Collection entries
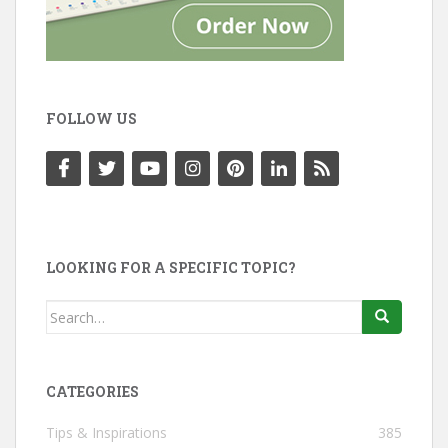
FOLLOW US
LOOKING FOR A SPECIFIC TOPIC?
Search
for:
CATEGORIES
Tips & Inspirations
385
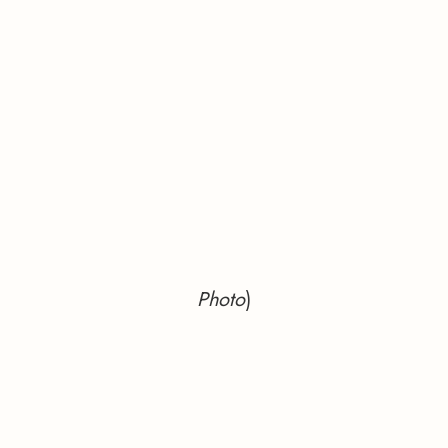
Photo
)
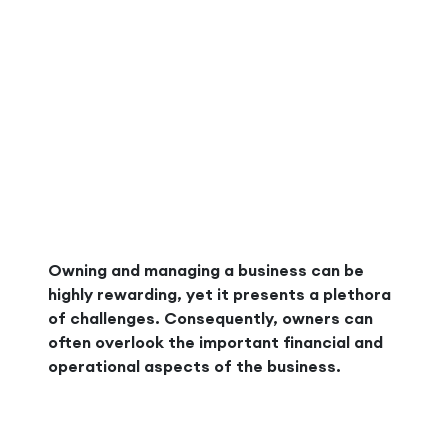
Owning and managing a business can be
highly rewarding, yet it presents a plethora
of challenges. Consequently, owners can
often overlook the important financial and
operational aspects of the business.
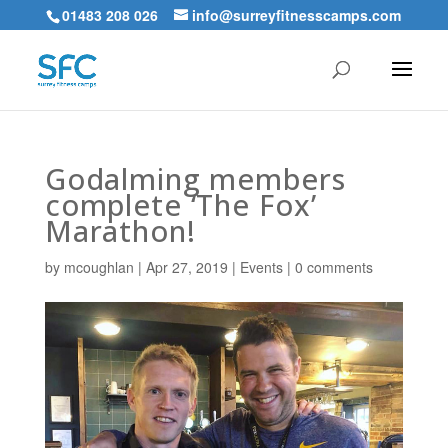
01483 208 026
info@surreyfitnesscamps.com
Godalming members
complete ‘The Fox’
Marathon!
by
mcoughlan
|
Apr 27, 2019
|
Events
|
0 comments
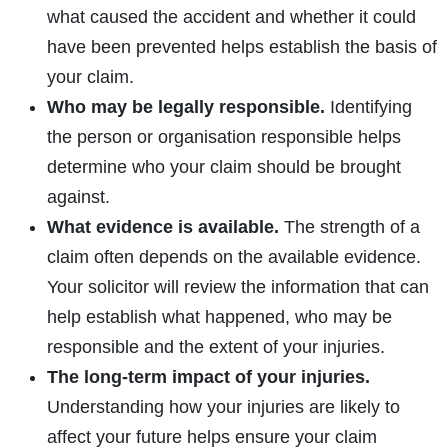
what caused the accident and whether it could
have been prevented helps establish the basis of
your claim.
Who may be legally responsible.
Identifying
the person or organisation responsible helps
determine who your claim should be brought
against.
What evidence is available.
The strength of a
claim often depends on the available evidence.
Your solicitor will review the information that can
help establish what happened, who may be
responsible and the extent of your injuries.
The long-term impact of your injuries.
Understanding how your injuries are likely to
affect your future helps ensure your claim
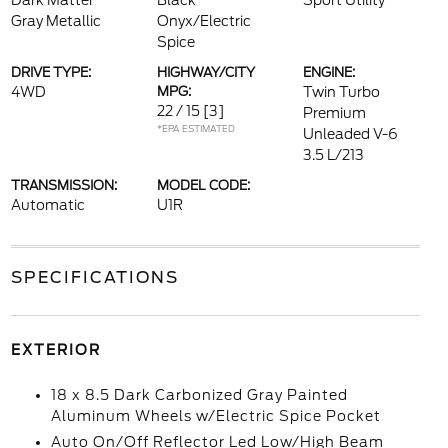
Dark Matter
Black
Sport Utility
Gray Metallic
Onyx/Electric
Spice
DRIVE TYPE:
HIGHWAY/CITY
ENGINE:
4WD
MPG:
Twin Turbo
22 / 15
[3]
Premium
*EPA ESTIMATED
Unleaded V-6
3.5 L/213
TRANSMISSION:
MODEL CODE:
Automatic
U1R
SPECIFICATIONS
EXTERIOR
18 x 8.5 Dark Carbonized Gray Painted
Aluminum Wheels w/Electric Spice Pocket
Auto On/Off Reflector Led Low/High Beam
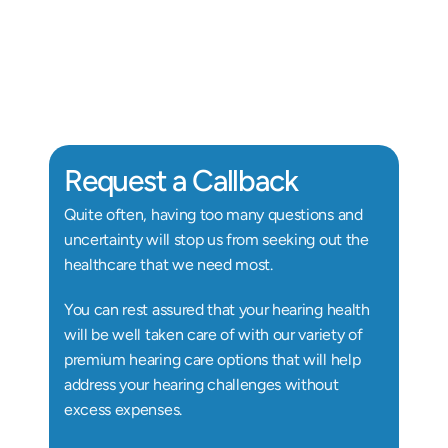
Alix Kornegay
Au.D, Doctor of Audiology
Au
Request a Callback
Quite often, having too many questions and 
uncertainty will stop us from seeking out the 
healthcare that we need most.
You can rest assured that your hearing health 
will be well taken care of with our variety of 
premium hearing care options that will help 
address your hearing challenges without 
excess expenses.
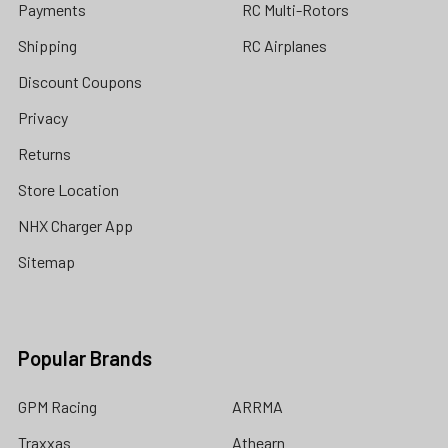
Payments
RC Multi-Rotors
Shipping
RC Airplanes
Discount Coupons
Privacy
Returns
Store Location
NHX Charger App
Sitemap
Popular Brands
GPM Racing
ARRMA
Traxxas
Athearn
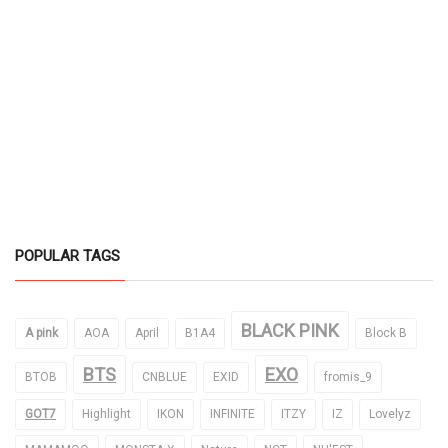
POPULAR TAGS
BLACK PINK
A pink
AOA
April
B1A4
Block B
BTS
EXO
BTOB
CNBLUE
EXID
fromis_9
GOT7
Highlight
IKON
INFINITE
ITZY
IZ
Lovelyz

Action item: Write out every line of text in the listing above word for word, omitting the pictures.

Answer section:
FOLLOW US
LOOKING FOR A SPECIFIC TOPIC?
Search
for:
CATEGORIES
Tips & Inspirations
385
Photo
)
Owning and managing a business can be
highly rewarding, yet it presents a plethora
of challenges. Consequently, owners can
often overlook the important financial and
operational aspects of the business.
01483 208 026
info@surreyfitnesscamps.com
Godalming members
complete ‘The Fox’
Marathon!
by
mcoughlan
|
Apr 27, 2019
|
Events
|
0 comments
what caused the accident and whether it could
have been prevented helps establish the basis of
your claim.
Who may be legally responsible.
Identifying
the person or organisation responsible helps
determine who your claim should be brought
against.
What evidence is available.
The strength of a
claim often depends on the available evidence.
Your solicitor will review the information that can
help establish what happened, who may be
responsible and the extent of your injuries.
The long-term impact of your injuries.
Understanding how your injuries are likely to
affect your future helps ensure your claim
Dark Matter
Black
Sport Utility
Gray Metallic
Onyx/Electric
Spice
DRIVE TYPE:
HIGHWAY/CITY
ENGINE:
4WD
MPG:
Twin Turbo
22 / 15
[3]
Premium
*EPA ESTIMATED
Unleaded V-6
3.5 L/213
TRANSMISSION:
MODEL CODE:
Automatic
U1R
SPECIFICATIONS
EXTERIOR
18 x 8.5 Dark Carbonized Gray Painted
Aluminum Wheels w/Electric Spice Pocket
Auto On/Off Reflector Led Low/High Beam
Alix Kornegay
Au.D, Doctor of Audiology
Au
Request a Callback
Quite often, having too many questions and 
uncertainty will stop us from seeking out the 
healthcare that we need most.
You can rest assured that your hearing health 
will be well taken care of with our variety of 
premium hearing care options that will help 
address your hearing challenges without 
excess expenses.
Payments
RC Multi-Rotors
Shipping
RC Airplanes
Discount Coupons
Privacy
Returns
Store Location
NHX Charger App
Sitemap
Popular Brands
GPM Racing
ARRMA
Traxxas
Athearn
POPULAR TAGS
BLACK PINK
A pink
AOA
April
B1A4
Block B
BTS
EXO
BTOB
CNBLUE
EXID
fromis_9
GOT7
Highlight
IKON
INFINITE
ITZY
IZ
Lovelyz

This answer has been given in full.